To do
Report every line in the rows below that contains the string "January", matching its capitalization exactly.

Records supplied
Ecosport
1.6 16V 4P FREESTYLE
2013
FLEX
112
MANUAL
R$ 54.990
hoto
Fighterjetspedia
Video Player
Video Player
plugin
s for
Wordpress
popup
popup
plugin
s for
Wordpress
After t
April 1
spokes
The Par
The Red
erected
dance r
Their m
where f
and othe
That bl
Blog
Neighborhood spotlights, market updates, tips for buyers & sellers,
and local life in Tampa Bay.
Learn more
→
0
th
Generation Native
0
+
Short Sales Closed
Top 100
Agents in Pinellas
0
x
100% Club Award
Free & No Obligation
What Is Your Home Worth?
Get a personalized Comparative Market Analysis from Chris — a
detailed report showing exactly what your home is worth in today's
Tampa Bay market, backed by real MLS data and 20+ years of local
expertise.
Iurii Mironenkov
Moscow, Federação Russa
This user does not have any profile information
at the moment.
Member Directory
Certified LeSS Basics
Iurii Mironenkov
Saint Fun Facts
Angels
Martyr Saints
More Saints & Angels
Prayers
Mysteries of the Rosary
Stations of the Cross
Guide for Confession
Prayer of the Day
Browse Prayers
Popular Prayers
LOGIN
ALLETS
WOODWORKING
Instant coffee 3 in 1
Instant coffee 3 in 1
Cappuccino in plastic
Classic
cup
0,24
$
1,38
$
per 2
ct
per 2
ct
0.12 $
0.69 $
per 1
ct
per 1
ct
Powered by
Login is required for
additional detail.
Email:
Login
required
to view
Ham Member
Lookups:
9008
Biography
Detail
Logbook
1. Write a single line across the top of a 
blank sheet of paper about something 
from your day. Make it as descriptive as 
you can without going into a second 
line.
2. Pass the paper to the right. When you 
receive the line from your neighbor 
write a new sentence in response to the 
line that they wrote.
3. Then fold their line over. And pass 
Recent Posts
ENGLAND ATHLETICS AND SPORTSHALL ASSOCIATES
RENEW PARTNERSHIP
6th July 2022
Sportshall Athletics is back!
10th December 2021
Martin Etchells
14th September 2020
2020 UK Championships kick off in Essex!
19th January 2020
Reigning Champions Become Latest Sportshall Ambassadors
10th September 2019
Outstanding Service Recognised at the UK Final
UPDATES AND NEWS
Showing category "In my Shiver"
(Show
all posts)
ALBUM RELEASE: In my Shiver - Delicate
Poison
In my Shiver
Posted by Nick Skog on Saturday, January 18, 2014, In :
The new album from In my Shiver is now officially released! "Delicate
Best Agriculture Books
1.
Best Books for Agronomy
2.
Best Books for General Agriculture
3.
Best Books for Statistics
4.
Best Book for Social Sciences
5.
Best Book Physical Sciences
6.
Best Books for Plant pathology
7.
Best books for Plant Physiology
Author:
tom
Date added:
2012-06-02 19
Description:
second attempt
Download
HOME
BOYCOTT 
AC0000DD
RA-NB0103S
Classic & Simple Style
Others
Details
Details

Task result
19th January 2020
Posted by Nick Skog on Saturday, January 18, 2014, In :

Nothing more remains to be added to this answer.